Gibt es auch innovative Methoden, Nervenerkrankungen, die Sehstörungen verursachen, frühzeitig zu erkennen?

Ja, die gibt es. Die Entwicklungen in der Radiologie sind hier sehr spannend. Zum einen haben sich die Bildqualität und die Auflösung durch neue Spulentechnologien und KI-basierte Bildrekonstruktionen enorm verbessert. Wir können dadurch den Verlauf des Sehnervs und die Kreuzung der Sehnervenbahnen, das Chiasma opticum, sehr genau untersuchen und so verschiedene Veränderungen besser voneinander abgrenzen.

Ein weiterer Ansatz ist die Analyse großer Datenmengen aus populationsbasierten MRT-Studien. Ein schönes Beispiel ist ein Projekt der Radiologie der Universität Greifswald, der Augenklinik der Universität Rostock und des Centre de Recherche en Radiologie in Lausanne. Dort werden mit KI über 1000 MRT-Bilder aus einer großangelegten Bevölkerungsstudie analysiert, um Biomarker für bestimmte Erkrankungen im Augenbereich zu definieren. Diese Daten sind öffentlich zugänglich und bieten auch anderen Forschergruppen die Möglichkeit, neue Erkenntnisse zu gewinnen.

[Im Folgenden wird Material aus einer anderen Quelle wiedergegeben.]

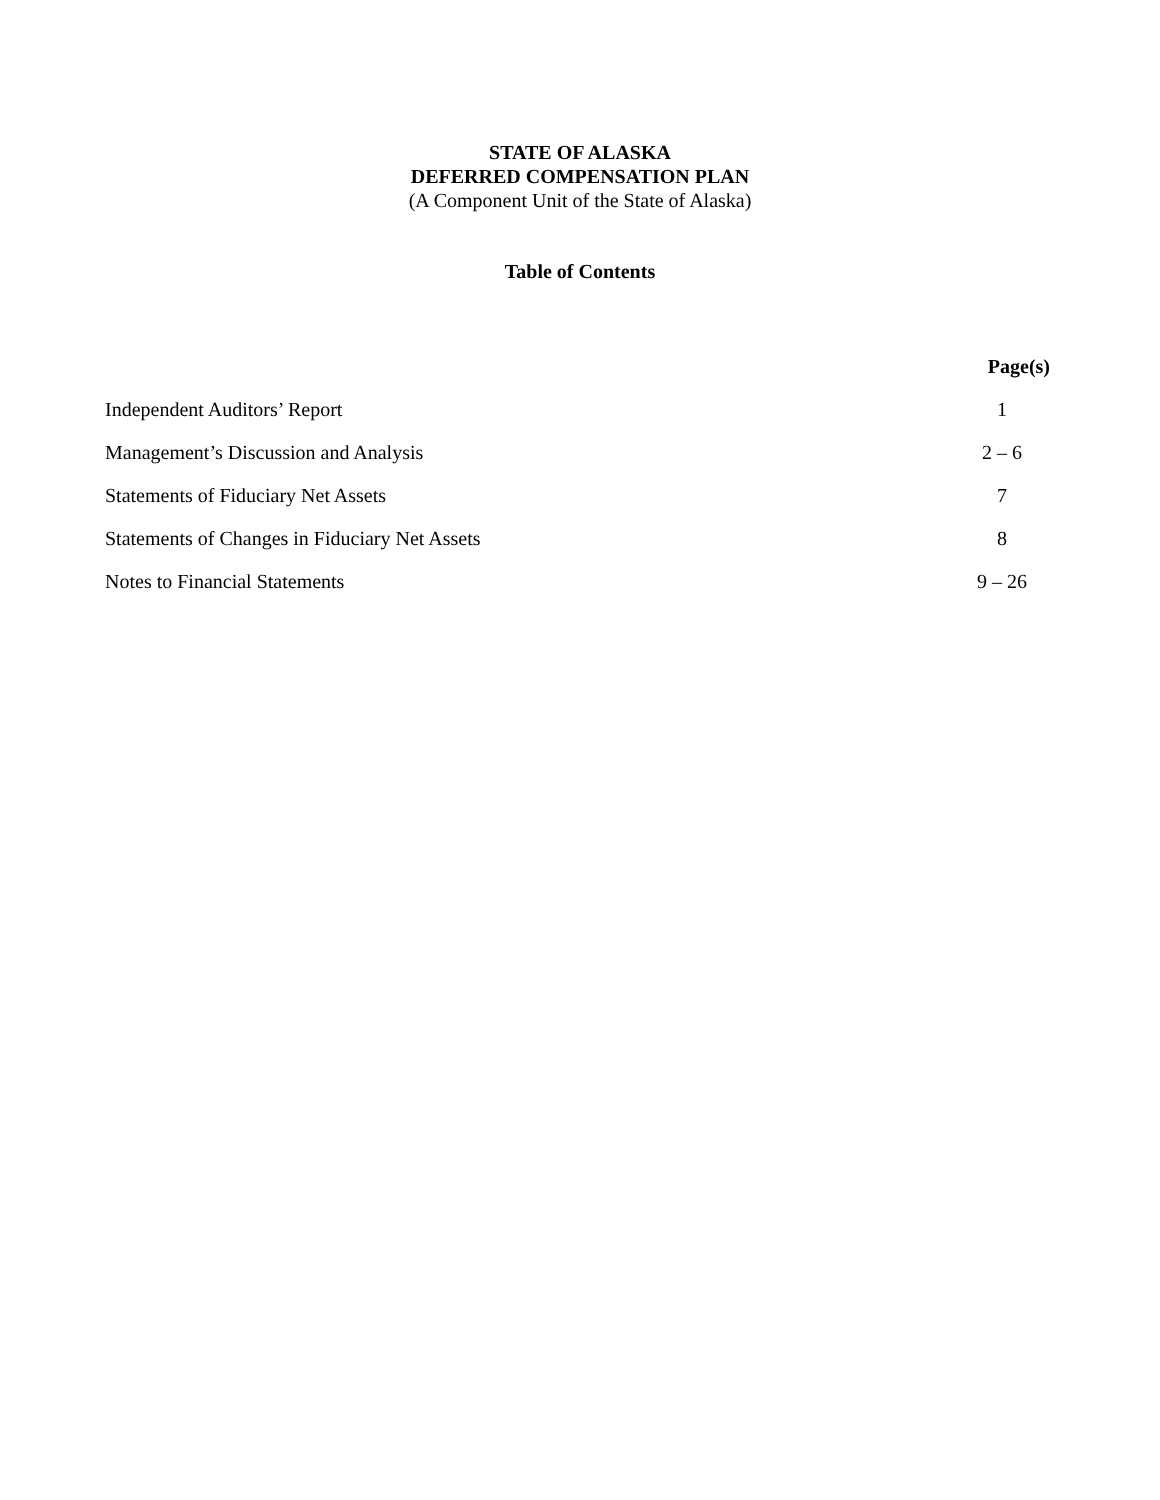STATE OF ALASKA
DEFERRED COMPENSATION PLAN
(A Component Unit of the State of Alaska)
Table of Contents
| | Page(s) |
| --- | --- |
| Independent Auditors’ Report | 1 |
| Management’s Discussion and Analysis | 2 – 6 |
| Statements of Fiduciary Net Assets | 7 |
| Statements of Changes in Fiduciary Net Assets | 8 |
| Notes to Financial Statements | 9 – 26 |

Sehr geehrter Herr Professor Langner, haben Sie Dank für das Gespräch.

Fazit: Die MRT ist ein zentrales Diagnosetool bei Sehstörungen, da sie Augen, Sehnerv und Gehirn detailliert abbilden und zwischen verschiedenen Erkrankungen differenzieren kann. Sie hilft zudem bei der Planung von Eingriffen bei Gefäßanomalien im Augenbereich. Während radiologische Verfahren bei Augentumoren keine direkte Verbesserung der Sehkraft ermöglichen, bieten moderne Technologien und KI-Analysen neue Ansätze zur frühzeitigen Erkennung von nervenbedingten Sehstörungen.